The three defendants are charged with having approved, following intervention by the late Carinthian Governor, Joerg Haider, a EUR 2-million loan to the "Styrian Spirit" airline company, which later declared bankruptcy, and with having granted a EUR 150,000 loan to private detective Dietmar Guggenbichler, although they did not offer guarantees for the loans and failed to pay them back.

Charged with mismanagement, the three defendants face prison sentences of up to 10 years, if they are found guilty.

In addition, Kulterer is charged with having given false statements in this case.

The German Die Zeit political weekly forecasts that the first trial in the Hypo Bank case "is a quiet overture to a strong judicial opera which will display in the coming months and years the background of losses of billions of euros."

The weekly believes that the forthcoming trial and subsequent proceedings will shed light on connections between politicians and banks in Croatia where "billions have been buried".

Die Zeit recalls that Kulterer has denied any responsibility for money lost in Croatia, claiming that he has never heard of money laundering in Liechtenstein and that he has only superficially known former Croatian Prime Minister Ivo Sanader, whom the German newspaper describes as one of the key people in financial scandals and who has been in extradition custody in Salzburg awaiting his handover to Croatia, where he is wanted for corruption.

According to Die Zeit, the Croatian prosecutorial authorities have an important role in clarifying everything in this regard, however, unlike Austrian judicial agencies, Croatian prosecutors probably have relatively little evidence in their possession against the former PM. In Zagreb, the investigation into Sanader is exclusively based on witness testimonies, while the prosecutors in Klagenfurt possess a document which seems to prove all accusations.

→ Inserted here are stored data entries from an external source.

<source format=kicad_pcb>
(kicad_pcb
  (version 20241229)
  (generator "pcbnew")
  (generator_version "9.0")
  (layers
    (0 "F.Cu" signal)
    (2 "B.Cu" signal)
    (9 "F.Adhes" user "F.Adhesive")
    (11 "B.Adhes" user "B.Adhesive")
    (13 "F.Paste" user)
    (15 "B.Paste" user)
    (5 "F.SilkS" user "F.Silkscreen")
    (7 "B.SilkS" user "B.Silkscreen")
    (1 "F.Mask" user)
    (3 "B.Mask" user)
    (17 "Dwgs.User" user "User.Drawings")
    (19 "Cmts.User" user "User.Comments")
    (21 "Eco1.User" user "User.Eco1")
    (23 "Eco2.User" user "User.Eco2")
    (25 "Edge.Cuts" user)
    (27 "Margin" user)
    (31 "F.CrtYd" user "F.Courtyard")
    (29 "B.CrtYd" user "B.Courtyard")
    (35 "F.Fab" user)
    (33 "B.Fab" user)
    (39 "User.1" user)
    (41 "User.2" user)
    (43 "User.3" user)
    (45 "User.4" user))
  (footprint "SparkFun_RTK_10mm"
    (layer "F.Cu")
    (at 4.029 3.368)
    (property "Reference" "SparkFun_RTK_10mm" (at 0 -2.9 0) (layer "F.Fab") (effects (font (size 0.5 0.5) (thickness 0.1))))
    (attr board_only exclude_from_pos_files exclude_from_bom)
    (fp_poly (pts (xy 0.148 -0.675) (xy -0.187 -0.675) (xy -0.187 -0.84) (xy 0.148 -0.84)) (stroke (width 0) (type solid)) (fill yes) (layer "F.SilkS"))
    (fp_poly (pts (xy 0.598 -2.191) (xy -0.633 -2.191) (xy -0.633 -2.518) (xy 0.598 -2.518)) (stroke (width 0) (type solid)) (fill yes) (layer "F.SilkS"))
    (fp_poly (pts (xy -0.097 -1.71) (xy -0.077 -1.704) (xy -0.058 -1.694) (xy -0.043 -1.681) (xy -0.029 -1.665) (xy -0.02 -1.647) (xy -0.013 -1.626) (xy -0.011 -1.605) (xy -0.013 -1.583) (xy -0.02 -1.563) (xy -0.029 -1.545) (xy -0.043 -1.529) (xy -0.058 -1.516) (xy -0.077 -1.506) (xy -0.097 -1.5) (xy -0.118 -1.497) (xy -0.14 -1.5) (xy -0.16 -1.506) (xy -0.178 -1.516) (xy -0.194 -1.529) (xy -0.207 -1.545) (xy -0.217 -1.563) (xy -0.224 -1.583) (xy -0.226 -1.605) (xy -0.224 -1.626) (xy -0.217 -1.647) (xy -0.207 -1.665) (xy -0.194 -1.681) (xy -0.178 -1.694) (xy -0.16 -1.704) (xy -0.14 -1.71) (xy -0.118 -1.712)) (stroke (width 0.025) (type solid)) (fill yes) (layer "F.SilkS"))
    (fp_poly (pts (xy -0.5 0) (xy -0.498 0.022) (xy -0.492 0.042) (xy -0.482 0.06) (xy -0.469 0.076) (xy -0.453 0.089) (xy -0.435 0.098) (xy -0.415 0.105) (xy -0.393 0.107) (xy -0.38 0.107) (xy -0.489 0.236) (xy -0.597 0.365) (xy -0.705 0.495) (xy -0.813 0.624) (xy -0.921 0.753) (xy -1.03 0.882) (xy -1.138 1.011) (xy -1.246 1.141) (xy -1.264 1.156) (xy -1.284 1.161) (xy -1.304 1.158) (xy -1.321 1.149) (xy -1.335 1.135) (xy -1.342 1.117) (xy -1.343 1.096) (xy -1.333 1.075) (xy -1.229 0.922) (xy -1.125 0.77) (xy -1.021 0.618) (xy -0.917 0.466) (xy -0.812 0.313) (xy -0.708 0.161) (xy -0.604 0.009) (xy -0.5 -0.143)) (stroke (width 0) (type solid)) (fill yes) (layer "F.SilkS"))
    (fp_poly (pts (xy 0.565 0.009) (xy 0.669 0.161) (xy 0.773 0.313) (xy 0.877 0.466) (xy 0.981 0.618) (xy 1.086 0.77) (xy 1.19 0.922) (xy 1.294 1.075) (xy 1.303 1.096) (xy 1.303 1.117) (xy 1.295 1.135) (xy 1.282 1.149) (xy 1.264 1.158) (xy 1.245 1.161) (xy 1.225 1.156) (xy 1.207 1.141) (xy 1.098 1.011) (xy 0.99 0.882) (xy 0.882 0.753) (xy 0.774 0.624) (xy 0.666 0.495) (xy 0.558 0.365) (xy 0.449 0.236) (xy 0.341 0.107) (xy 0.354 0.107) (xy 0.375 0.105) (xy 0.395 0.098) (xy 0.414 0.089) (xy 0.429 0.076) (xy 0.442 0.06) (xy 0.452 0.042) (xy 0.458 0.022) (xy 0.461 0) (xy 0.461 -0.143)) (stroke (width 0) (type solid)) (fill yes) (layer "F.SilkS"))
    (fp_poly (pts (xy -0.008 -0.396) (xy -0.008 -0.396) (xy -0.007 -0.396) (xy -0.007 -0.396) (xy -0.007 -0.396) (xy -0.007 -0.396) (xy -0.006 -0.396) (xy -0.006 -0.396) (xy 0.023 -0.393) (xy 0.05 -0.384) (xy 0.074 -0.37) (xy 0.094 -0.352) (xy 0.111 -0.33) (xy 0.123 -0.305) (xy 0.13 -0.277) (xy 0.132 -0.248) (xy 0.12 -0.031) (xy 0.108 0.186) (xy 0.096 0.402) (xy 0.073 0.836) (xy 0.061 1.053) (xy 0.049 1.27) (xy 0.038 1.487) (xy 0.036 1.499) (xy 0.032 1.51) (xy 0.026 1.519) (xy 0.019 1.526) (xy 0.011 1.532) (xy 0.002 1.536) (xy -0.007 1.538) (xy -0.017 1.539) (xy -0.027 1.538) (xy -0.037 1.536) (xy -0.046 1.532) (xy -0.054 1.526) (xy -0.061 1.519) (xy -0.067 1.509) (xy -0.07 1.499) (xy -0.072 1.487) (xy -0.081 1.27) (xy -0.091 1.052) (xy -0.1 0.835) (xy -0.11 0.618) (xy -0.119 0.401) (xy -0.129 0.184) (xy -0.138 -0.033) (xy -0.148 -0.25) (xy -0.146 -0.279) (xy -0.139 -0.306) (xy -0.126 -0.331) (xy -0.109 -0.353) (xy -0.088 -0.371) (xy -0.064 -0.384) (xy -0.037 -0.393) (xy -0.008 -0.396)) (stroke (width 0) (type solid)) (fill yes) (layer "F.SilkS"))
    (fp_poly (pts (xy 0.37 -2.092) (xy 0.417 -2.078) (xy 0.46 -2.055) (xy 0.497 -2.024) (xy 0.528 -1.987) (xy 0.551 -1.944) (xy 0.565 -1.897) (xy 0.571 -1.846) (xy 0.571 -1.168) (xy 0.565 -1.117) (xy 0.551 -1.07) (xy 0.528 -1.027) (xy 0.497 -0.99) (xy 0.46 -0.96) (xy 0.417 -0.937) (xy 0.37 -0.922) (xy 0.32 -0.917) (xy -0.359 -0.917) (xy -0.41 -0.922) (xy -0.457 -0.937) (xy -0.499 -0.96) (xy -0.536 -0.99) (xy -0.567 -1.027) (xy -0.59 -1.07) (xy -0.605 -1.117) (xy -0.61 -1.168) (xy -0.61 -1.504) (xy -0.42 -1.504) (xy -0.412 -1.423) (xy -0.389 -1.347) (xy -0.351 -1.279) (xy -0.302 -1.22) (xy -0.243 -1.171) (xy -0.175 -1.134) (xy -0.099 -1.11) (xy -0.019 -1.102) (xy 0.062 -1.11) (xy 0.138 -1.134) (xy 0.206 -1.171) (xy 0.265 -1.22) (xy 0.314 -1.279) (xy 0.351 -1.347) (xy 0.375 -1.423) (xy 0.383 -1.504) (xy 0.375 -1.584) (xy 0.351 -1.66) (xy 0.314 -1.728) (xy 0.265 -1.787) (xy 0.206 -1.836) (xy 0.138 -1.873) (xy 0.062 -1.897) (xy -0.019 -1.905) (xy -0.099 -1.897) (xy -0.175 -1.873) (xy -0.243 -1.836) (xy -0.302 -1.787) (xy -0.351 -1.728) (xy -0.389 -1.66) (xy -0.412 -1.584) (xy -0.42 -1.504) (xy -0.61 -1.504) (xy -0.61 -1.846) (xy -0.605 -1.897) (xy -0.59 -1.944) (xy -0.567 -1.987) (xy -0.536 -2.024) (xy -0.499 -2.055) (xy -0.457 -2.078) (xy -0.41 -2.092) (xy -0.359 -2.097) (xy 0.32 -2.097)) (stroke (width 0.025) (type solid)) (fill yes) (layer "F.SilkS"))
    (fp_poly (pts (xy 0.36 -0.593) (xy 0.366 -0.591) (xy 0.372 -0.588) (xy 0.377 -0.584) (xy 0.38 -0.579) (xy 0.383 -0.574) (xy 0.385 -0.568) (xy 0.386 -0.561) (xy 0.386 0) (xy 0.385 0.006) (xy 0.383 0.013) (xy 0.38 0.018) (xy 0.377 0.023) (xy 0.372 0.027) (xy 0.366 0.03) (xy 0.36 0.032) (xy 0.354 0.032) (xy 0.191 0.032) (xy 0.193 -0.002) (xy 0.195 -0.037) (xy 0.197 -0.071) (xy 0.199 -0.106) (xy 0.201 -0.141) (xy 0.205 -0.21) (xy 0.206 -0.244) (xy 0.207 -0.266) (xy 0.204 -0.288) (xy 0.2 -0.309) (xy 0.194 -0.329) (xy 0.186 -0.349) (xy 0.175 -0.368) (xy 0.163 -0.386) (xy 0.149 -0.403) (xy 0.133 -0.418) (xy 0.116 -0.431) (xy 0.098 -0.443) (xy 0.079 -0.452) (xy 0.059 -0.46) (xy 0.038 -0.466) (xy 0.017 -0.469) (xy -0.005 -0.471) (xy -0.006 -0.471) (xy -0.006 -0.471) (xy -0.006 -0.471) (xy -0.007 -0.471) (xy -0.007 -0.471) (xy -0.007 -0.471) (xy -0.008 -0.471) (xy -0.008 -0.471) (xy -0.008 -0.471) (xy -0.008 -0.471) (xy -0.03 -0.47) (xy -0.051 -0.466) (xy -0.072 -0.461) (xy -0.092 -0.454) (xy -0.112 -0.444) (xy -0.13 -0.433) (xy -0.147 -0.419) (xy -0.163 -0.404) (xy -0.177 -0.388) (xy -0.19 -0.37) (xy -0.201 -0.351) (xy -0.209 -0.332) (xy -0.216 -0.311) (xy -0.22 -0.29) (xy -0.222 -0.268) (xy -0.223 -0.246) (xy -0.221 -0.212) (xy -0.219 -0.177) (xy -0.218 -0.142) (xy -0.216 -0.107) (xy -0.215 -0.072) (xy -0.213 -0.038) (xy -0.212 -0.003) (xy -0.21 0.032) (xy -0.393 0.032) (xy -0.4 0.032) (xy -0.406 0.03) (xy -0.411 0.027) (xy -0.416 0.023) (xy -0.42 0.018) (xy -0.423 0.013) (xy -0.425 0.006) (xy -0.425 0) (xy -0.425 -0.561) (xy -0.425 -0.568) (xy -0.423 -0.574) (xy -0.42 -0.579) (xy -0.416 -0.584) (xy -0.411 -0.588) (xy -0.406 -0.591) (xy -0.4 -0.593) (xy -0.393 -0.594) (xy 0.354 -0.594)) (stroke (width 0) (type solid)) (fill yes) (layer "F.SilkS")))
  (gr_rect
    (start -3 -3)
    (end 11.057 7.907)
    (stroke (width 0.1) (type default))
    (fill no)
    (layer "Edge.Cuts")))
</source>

Die Zeit reports that there is a unilateral contract on commissions for an agreement on the loan No. 82 dating back to 10 January 1995 in which the then Carinthian mortgage bank approved a EUR 10-million loan to Croatia allegedly for the purchase of embassy buildings and for their furnishing, while the real purpose of the loan was probably the purchase of arms. The loan agreement was signed by the then Croatian Foreign Minister Mate Granic whose deputy was Ivo Sanader. A hand-written note added to the document reads that Sanader was handed a commission in the amount of five percent of the loan, in the presence of Wolfgang Kulterer.

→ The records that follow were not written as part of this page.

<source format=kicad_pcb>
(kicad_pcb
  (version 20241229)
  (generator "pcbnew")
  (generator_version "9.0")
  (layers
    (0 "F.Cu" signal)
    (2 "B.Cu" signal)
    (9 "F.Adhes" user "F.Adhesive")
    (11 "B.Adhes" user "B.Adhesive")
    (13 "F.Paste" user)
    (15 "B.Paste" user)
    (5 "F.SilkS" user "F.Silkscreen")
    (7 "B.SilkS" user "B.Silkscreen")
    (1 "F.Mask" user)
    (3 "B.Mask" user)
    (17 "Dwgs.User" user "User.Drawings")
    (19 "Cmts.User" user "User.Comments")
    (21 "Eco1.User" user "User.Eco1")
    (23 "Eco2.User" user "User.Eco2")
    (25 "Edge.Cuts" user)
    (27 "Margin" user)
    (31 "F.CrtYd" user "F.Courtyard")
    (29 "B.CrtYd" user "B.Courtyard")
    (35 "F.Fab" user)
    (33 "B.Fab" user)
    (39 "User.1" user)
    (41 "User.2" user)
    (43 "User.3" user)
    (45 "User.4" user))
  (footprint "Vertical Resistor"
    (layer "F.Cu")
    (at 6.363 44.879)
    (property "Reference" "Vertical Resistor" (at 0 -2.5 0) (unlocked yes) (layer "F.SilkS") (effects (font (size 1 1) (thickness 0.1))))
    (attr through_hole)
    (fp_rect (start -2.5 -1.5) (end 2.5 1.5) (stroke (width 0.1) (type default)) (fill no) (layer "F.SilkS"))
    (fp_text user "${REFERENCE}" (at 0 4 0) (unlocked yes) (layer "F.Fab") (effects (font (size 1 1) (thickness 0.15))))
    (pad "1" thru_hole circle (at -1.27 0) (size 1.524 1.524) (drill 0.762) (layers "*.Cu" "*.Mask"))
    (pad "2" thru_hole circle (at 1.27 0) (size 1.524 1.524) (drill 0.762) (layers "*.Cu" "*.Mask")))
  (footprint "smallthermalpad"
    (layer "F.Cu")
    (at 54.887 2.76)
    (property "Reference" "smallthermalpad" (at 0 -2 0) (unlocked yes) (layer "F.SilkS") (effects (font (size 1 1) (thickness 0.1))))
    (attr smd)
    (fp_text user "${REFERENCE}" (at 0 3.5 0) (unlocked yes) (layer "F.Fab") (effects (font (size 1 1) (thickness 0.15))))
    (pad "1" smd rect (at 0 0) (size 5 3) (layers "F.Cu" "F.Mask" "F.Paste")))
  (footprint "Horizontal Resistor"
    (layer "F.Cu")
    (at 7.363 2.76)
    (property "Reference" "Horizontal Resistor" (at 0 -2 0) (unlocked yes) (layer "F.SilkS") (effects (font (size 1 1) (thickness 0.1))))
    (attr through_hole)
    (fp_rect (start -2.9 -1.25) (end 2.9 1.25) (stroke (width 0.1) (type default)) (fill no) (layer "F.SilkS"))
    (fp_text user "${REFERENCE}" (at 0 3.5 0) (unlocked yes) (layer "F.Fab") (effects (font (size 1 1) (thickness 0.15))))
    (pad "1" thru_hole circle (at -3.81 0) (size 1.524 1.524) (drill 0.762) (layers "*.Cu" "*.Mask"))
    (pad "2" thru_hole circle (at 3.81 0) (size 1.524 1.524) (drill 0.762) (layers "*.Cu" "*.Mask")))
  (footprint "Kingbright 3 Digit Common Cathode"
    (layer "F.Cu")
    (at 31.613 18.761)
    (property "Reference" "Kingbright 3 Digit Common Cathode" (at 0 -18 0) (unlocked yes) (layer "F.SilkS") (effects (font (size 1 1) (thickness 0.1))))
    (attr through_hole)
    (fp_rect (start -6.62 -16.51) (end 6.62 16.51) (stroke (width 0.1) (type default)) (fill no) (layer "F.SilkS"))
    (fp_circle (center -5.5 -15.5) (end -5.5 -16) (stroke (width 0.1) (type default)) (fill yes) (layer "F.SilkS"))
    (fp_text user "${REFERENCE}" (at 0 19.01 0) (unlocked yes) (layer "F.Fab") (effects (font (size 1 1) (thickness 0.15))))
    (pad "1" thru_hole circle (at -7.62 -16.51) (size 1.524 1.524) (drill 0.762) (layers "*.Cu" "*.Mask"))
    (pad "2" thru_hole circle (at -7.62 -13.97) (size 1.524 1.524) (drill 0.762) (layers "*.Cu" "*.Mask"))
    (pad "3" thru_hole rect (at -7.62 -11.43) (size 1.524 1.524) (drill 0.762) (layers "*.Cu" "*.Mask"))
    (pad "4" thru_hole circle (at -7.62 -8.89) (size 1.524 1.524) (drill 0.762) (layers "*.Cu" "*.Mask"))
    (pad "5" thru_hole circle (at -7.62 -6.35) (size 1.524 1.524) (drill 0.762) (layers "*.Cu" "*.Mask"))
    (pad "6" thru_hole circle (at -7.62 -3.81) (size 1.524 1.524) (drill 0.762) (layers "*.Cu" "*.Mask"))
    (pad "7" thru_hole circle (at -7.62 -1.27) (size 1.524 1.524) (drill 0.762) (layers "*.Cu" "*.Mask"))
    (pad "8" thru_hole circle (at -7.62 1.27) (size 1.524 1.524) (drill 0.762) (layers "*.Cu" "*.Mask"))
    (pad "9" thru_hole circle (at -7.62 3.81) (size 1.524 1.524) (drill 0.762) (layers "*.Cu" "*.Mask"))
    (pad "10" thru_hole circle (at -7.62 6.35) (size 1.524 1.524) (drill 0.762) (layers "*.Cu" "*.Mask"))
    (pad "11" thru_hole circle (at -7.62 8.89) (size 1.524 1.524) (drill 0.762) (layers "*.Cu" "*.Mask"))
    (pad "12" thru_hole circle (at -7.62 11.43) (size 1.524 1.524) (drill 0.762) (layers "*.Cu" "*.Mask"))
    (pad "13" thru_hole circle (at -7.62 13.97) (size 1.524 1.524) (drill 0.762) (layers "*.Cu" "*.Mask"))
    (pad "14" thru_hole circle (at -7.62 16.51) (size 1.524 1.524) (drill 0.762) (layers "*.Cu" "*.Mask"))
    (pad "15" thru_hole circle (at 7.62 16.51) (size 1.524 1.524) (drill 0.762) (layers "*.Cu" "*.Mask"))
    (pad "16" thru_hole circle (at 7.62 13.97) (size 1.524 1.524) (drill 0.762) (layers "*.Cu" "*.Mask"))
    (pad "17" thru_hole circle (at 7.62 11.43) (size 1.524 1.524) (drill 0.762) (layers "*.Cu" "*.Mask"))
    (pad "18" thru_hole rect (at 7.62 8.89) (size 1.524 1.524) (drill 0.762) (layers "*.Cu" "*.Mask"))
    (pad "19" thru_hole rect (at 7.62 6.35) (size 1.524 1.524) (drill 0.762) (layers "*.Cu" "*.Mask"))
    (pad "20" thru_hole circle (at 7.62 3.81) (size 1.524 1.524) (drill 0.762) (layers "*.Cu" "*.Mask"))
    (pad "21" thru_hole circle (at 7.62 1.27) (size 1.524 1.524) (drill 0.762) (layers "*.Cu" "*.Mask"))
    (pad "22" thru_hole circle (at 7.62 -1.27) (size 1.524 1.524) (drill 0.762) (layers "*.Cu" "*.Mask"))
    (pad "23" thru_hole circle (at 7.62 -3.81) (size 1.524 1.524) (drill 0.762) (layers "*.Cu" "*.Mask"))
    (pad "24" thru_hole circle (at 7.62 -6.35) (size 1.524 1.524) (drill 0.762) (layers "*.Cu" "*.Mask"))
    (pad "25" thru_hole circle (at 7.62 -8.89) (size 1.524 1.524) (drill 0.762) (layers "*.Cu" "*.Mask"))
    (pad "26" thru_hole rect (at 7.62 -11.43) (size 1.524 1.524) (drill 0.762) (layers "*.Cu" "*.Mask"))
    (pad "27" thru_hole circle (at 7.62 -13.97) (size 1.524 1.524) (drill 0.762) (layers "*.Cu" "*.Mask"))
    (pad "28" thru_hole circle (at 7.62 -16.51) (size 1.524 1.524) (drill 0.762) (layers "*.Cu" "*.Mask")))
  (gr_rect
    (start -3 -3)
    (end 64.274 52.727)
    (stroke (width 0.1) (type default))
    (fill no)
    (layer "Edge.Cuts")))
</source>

This document, which has been recently discovered, can be of key importance for Croatia's request for Sanader's extradition, the newspaper reports.

The prosecutors in Klagenfurt will deliver this document only if Croatia allows a questioning of former army general Vladimir Zagorec who is serving a prison sentence in Zagreb, the paper writes, adding that Zagorec should be questioned in a separate case related to the Hypo bank scandals.